Under the new proposed rule, the agency "collapsed" the codes between 2 and 5, Goodrich said.

"What we've done is we have proposed to move to a system with minimal documentation requirements for levels 2-5 and one single payment rate," she noted.

In addition, if another provider has already documented a patient's family history, social history and medical history, a physician would not have to redocument that information, Goodrich added.

Physicians would only be required to document any new problems or new aspects to a patient's family history, she clarified.

Asked whether physicians who typically see more complex patients and perform level 4 and 5 care, such as oncologists and cardiologists, would see lower reimbursement, Anand Shah, MD, chief medical officer of the Center for Medicare & Medicaid Innovation, responded that the agency's internal impact analysis "suggests at most an up or down [change in payment] of about 1% to 2%."

Discussants on the webcast also addressed concerns from the medical community over whether making certain elements of documenting patient histories could undermine big data efforts.

To the contrary, Don Rucker, MD, chief of the Office of the National Coordinator for Healthcare Information Technology, noted that one of the big challenges with natural language processing is the glut of templated text -- "antimatter of information," he called it.

In the same way doctors struggle to sort through the clutter to find what's wrong with patients, removing this antimatter also helps computers.

As it is, having the real clinical information buried under boilerplate text "generates safety issues for patients," he said. It's also detrimental to the medical education system.

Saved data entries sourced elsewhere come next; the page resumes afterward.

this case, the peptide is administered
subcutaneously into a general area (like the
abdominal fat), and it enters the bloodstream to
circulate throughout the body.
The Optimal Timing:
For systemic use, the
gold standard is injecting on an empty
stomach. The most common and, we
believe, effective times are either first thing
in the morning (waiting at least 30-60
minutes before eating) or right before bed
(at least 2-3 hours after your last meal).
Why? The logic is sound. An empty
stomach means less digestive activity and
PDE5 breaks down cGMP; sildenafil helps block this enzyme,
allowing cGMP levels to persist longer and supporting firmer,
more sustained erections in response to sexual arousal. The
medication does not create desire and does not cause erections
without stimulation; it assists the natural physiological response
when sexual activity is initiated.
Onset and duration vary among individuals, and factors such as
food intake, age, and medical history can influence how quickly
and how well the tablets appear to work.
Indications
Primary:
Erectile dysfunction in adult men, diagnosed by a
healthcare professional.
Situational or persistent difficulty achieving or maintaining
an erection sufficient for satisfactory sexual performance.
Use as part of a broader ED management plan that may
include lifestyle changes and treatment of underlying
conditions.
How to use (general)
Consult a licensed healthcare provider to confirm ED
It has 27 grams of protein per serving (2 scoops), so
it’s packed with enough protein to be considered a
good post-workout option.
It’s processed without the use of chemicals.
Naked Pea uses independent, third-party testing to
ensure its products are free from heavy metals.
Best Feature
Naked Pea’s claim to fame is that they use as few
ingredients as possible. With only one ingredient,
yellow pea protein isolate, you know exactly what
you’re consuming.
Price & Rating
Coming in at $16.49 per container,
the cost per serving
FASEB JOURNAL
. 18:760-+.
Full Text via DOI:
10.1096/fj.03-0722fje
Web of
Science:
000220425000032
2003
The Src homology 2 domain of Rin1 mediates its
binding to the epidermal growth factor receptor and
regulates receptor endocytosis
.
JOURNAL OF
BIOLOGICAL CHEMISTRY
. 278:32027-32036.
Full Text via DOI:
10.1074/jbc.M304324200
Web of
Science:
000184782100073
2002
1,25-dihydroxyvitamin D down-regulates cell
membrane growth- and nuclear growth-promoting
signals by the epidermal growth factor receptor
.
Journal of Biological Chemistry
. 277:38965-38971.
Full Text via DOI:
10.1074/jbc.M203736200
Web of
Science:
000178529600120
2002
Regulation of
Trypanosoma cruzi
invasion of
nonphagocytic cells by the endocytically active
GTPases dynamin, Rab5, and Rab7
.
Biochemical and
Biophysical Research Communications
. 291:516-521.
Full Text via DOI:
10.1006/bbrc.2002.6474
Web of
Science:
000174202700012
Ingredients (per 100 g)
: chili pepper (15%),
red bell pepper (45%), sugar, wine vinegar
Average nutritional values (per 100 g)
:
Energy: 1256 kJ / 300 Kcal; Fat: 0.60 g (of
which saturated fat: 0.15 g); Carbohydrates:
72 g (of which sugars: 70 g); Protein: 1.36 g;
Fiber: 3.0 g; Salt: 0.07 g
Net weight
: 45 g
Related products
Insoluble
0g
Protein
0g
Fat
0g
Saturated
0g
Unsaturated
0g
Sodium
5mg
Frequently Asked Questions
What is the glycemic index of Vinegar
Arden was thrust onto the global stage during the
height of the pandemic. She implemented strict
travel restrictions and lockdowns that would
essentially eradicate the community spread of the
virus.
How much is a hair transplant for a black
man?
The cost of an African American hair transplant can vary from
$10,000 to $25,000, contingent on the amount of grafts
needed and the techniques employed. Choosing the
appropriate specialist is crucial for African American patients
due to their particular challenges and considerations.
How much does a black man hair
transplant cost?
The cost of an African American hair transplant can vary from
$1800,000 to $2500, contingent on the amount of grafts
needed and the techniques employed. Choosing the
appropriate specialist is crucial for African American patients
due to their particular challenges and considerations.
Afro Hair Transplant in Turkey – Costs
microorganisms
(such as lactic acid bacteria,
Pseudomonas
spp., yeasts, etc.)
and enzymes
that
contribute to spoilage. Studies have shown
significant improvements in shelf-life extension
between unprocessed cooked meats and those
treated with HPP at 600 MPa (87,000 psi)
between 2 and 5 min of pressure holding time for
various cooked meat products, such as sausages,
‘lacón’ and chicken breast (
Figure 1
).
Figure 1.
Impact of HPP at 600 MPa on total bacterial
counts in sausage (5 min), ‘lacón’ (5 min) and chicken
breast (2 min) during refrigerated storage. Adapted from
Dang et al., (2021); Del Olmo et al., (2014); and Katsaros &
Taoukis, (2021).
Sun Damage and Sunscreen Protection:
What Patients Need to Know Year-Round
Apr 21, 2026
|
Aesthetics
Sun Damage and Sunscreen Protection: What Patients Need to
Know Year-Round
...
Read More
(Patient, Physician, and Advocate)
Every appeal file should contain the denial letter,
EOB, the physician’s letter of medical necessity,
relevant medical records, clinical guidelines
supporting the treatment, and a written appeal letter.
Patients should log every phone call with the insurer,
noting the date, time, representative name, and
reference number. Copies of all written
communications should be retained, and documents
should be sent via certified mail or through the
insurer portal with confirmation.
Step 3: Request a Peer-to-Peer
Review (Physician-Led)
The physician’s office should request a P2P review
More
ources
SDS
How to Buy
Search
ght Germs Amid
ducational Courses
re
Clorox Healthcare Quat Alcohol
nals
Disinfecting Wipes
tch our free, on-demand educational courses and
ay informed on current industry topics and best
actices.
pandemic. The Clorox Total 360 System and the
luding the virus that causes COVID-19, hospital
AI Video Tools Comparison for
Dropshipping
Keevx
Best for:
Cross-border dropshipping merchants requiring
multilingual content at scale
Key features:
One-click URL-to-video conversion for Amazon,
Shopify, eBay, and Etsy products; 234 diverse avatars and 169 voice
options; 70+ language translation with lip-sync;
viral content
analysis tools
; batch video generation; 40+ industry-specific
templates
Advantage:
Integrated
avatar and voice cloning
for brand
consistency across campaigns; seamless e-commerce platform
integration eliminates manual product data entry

"The residents, I think, often spend more time worrying about the documentation, than they do the patient," he said.

In all, CMS estimates their proposed changes will save approximately 51 hours of time for each clinician per year.

CMS will be hosting an open forum on Thursday afternoon from 2:00-3:00 p.m. Eastern time to respond to stakeholders' questions about the proposed changes.

The comment period for the proposed rule ends Sept. 10, 2018.